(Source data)
_____

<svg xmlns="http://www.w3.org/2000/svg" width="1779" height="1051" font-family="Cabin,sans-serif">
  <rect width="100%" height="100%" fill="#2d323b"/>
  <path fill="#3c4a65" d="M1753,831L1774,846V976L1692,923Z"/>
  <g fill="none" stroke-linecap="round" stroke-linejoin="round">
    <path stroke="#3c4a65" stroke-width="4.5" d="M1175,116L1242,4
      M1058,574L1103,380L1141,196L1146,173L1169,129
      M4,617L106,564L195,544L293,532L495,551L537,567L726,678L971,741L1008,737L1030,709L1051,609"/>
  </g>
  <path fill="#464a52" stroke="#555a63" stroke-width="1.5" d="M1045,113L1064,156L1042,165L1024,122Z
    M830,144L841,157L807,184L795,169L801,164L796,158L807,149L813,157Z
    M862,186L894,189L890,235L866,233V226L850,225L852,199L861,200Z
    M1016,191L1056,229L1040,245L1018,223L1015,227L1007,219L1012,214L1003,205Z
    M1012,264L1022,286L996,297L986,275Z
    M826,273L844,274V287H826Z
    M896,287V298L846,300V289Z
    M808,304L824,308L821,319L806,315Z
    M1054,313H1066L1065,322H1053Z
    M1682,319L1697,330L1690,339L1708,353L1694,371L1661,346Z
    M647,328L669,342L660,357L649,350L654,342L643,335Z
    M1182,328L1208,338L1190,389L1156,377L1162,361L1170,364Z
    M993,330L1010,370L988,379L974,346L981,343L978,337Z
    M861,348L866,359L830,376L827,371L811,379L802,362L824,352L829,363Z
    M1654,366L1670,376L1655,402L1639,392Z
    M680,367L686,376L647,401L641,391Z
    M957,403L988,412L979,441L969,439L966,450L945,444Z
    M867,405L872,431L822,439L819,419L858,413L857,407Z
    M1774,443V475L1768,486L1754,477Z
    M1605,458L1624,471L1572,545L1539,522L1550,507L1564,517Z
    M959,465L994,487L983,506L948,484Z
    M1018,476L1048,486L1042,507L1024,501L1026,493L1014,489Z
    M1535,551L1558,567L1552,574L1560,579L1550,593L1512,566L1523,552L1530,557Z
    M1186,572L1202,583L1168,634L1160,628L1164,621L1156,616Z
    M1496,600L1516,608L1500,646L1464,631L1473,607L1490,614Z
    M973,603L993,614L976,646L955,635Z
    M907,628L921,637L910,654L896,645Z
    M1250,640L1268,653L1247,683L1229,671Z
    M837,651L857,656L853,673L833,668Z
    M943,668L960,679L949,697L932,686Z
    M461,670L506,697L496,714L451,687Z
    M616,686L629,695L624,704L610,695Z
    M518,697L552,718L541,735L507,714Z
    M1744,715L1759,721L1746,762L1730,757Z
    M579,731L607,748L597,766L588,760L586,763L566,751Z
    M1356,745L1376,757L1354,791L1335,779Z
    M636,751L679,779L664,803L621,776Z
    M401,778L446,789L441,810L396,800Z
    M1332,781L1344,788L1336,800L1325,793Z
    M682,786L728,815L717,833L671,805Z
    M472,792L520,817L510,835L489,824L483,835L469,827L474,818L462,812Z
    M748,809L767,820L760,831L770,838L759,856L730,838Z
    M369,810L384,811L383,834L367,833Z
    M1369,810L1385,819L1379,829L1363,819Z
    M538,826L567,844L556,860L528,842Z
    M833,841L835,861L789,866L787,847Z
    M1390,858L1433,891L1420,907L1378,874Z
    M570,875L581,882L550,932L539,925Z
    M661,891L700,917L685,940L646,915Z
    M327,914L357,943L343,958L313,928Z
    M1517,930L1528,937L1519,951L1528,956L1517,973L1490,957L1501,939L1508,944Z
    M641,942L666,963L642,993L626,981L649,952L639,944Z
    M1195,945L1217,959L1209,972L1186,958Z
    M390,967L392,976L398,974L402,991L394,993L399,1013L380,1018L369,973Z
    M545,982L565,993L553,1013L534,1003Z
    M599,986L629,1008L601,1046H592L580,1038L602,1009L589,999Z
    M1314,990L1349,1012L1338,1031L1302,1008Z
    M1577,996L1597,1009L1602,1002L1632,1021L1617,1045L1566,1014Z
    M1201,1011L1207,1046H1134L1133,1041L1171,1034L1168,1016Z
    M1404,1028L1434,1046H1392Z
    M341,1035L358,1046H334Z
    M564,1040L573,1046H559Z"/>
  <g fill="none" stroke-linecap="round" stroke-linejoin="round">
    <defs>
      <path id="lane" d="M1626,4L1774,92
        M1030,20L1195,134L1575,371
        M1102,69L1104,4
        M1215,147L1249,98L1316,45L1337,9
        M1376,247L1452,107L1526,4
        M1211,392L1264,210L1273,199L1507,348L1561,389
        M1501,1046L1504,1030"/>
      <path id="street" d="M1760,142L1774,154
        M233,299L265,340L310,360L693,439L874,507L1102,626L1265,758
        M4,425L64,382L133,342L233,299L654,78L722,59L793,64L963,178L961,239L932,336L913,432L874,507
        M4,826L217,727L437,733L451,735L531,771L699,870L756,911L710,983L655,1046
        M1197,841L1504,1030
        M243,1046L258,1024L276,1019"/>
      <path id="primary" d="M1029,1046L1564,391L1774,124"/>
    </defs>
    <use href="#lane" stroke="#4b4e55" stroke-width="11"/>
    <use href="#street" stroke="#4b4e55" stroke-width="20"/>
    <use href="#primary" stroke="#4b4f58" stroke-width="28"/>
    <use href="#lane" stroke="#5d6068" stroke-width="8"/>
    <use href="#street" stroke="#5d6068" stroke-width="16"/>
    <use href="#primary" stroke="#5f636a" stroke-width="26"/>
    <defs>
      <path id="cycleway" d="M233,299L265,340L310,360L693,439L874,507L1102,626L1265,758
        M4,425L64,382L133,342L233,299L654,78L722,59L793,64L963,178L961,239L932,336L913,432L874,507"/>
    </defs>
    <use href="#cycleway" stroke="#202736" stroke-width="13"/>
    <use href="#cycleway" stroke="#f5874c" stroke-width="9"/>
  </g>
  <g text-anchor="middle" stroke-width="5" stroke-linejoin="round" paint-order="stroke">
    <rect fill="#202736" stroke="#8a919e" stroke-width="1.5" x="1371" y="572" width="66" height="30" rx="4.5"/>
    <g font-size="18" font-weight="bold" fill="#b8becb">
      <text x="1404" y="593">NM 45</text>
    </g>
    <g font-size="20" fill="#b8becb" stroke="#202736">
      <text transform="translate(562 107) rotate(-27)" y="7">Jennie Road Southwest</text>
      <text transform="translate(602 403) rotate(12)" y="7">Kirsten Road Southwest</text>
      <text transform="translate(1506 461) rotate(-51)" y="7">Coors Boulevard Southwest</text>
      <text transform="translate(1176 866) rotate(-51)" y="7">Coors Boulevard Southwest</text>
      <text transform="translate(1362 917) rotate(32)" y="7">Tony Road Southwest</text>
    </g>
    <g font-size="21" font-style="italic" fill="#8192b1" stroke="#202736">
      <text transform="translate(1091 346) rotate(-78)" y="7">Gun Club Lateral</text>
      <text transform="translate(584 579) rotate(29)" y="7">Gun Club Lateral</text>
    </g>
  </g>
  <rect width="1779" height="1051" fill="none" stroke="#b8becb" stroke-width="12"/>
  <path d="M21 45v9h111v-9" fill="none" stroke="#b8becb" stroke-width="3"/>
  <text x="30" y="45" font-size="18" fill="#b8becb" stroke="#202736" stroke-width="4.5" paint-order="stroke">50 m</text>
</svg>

_____

### [YOUR ASSIGNMENT]
Above are the records; set each one down word for word.

### [RESPONSE TO THE TASK]
<svg xmlns="http://www.w3.org/2000/svg" width="1779" height="1051" font-family="Cabin,sans-serif">
  <rect width="100%" height="100%" fill="#2d323b"/>
  <path fill="#3c4a65" d="M1753,831L1774,846V976L1692,923Z"/>
  <g fill="none" stroke-linecap="round" stroke-linejoin="round">
    <path stroke="#3c4a65" stroke-width="4.5" d="M1175,116L1242,4
      M1058,574L1103,380L1141,196L1146,173L1169,129
      M4,617L106,564L195,544L293,532L495,551L537,567L726,678L971,741L1008,737L1030,709L1051,609"/>
  </g>
  <path fill="#464a52" stroke="#555a63" stroke-width="1.5" d="M1045,113L1064,156L1042,165L1024,122Z
    M830,144L841,157L807,184L795,169L801,164L796,158L807,149L813,157Z
    M862,186L894,189L890,235L866,233V226L850,225L852,199L861,200Z
    M1016,191L1056,229L1040,245L1018,223L1015,227L1007,219L1012,214L1003,205Z
    M1012,264L1022,286L996,297L986,275Z
    M826,273L844,274V287H826Z
    M896,287V298L846,300V289Z
    M808,304L824,308L821,319L806,315Z
    M1054,313H1066L1065,322H1053Z
    M1682,319L1697,330L1690,339L1708,353L1694,371L1661,346Z
    M647,328L669,342L660,357L649,350L654,342L643,335Z
    M1182,328L1208,338L1190,389L1156,377L1162,361L1170,364Z
    M993,330L1010,370L988,379L974,346L981,343L978,337Z
    M861,348L866,359L830,376L827,371L811,379L802,362L824,352L829,363Z
    M1654,366L1670,376L1655,402L1639,392Z
    M680,367L686,376L647,401L641,391Z
    M957,403L988,412L979,441L969,439L966,450L945,444Z
    M867,405L872,431L822,439L819,419L858,413L857,407Z
    M1774,443V475L1768,486L1754,477Z
    M1605,458L1624,471L1572,545L1539,522L1550,507L1564,517Z
    M959,465L994,487L983,506L948,484Z
    M1018,476L1048,486L1042,507L1024,501L1026,493L1014,489Z
    M1535,551L1558,567L1552,574L1560,579L1550,593L1512,566L1523,552L1530,557Z
    M1186,572L1202,583L1168,634L1160,628L1164,621L1156,616Z
    M1496,600L1516,608L1500,646L1464,631L1473,607L1490,614Z
    M973,603L993,614L976,646L955,635Z
    M907,628L921,637L910,654L896,645Z
    M1250,640L1268,653L1247,683L1229,671Z
    M837,651L857,656L853,673L833,668Z
    M943,668L960,679L949,697L932,686Z
    M461,670L506,697L496,714L451,687Z
    M616,686L629,695L624,704L610,695Z
    M518,697L552,718L541,735L507,714Z
    M1744,715L1759,721L1746,762L1730,757Z
    M579,731L607,748L597,766L588,760L586,763L566,751Z
    M1356,745L1376,757L1354,791L1335,779Z
    M636,751L679,779L664,803L621,776Z
    M401,778L446,789L441,810L396,800Z
    M1332,781L1344,788L1336,800L1325,793Z
    M682,786L728,815L717,833L671,805Z
    M472,792L520,817L510,835L489,824L483,835L469,827L474,818L462,812Z
    M748,809L767,820L760,831L770,838L759,856L730,838Z
    M369,810L384,811L383,834L367,833Z
    M1369,810L1385,819L1379,829L1363,819Z
    M538,826L567,844L556,860L528,842Z
    M833,841L835,861L789,866L787,847Z
    M1390,858L1433,891L1420,907L1378,874Z
    M570,875L581,882L550,932L539,925Z
    M661,891L700,917L685,940L646,915Z
    M327,914L357,943L343,958L313,928Z
    M1517,930L1528,937L1519,951L1528,956L1517,973L1490,957L1501,939L1508,944Z
    M641,942L666,963L642,993L626,981L649,952L639,944Z
    M1195,945L1217,959L1209,972L1186,958Z
    M390,967L392,976L398,974L402,991L394,993L399,1013L380,1018L369,973Z
    M545,982L565,993L553,1013L534,1003Z
    M599,986L629,1008L601,1046H592L580,1038L602,1009L589,999Z
    M1314,990L1349,1012L1338,1031L1302,1008Z
    M1577,996L1597,1009L1602,1002L1632,1021L1617,1045L1566,1014Z
    M1201,1011L1207,1046H1134L1133,1041L1171,1034L1168,1016Z
    M1404,1028L1434,1046H1392Z
    M341,1035L358,1046H334Z
    M564,1040L573,1046H559Z"/>
  <g fill="none" stroke-linecap="round" stroke-linejoin="round">
    <defs>
      <path id="lane" d="M1626,4L1774,92
        M1030,20L1195,134L1575,371
        M1102,69L1104,4
        M1215,147L1249,98L1316,45L1337,9
        M1376,247L1452,107L1526,4
        M1211,392L1264,210L1273,199L1507,348L1561,389
        M1501,1046L1504,1030"/>
      <path id="street" d="M1760,142L1774,154
        M233,299L265,340L310,360L693,439L874,507L1102,626L1265,758
        M4,425L64,382L133,342L233,299L654,78L722,59L793,64L963,178L961,239L932,336L913,432L874,507
        M4,826L217,727L437,733L451,735L531,771L699,870L756,911L710,983L655,1046
        M1197,841L1504,1030
        M243,1046L258,1024L276,1019"/>
      <path id="primary" d="M1029,1046L1564,391L1774,124"/>
    </defs>
    <use href="#lane" stroke="#4b4e55" stroke-width="11"/>
    <use href="#street" stroke="#4b4e55" stroke-width="20"/>
    <use href="#primary" stroke="#4b4f58" stroke-width="28"/>
    <use href="#lane" stroke="#5d6068" stroke-width="8"/>
    <use href="#street" stroke="#5d6068" stroke-width="16"/>
    <use href="#primary" stroke="#5f636a" stroke-width="26"/>
    <defs>
      <path id="cycleway" d="M233,299L265,340L310,360L693,439L874,507L1102,626L1265,758
        M4,425L64,382L133,342L233,299L654,78L722,59L793,64L963,178L961,239L932,336L913,432L874,507"/>
    </defs>
    <use href="#cycleway" stroke="#202736" stroke-width="13"/>
    <use href="#cycleway" stroke="#f5874c" stroke-width="9"/>
  </g>
  <g text-anchor="middle" stroke-width="5" stroke-linejoin="round" paint-order="stroke">
    <rect fill="#202736" stroke="#8a919e" stroke-width="1.5" x="1371" y="572" width="66" height="30" rx="4.5"/>
    <g font-size="18" font-weight="bold" fill="#b8becb">
      <text x="1404" y="593">NM 45</text>
    </g>
    <g font-size="20" fill="#b8becb" stroke="#202736">
      <text transform="translate(562 107) rotate(-27)" y="7">Jennie Road Southwest</text>
      <text transform="translate(602 403) rotate(12)" y="7">Kirsten Road Southwest</text>
      <text transform="translate(1506 461) rotate(-51)" y="7">Coors Boulevard Southwest</text>
      <text transform="translate(1176 866) rotate(-51)" y="7">Coors Boulevard Southwest</text>
      <text transform="translate(1362 917) rotate(32)" y="7">Tony Road Southwest</text>
    </g>
    <g font-size="21" font-style="italic" fill="#8192b1" stroke="#202736">
      <text transform="translate(1091 346) rotate(-78)" y="7">Gun Club Lateral</text>
      <text transform="translate(584 579) rotate(29)" y="7">Gun Club Lateral</text>
    </g>
  </g>
  <rect width="1779" height="1051" fill="none" stroke="#b8becb" stroke-width="12"/>
  <path d="M21 45v9h111v-9" fill="none" stroke="#b8becb" stroke-width="3"/>
  <text x="30" y="45" font-size="18" fill="#b8becb" stroke="#202736" stroke-width="4.5" paint-order="stroke">50 m</text>
</svg>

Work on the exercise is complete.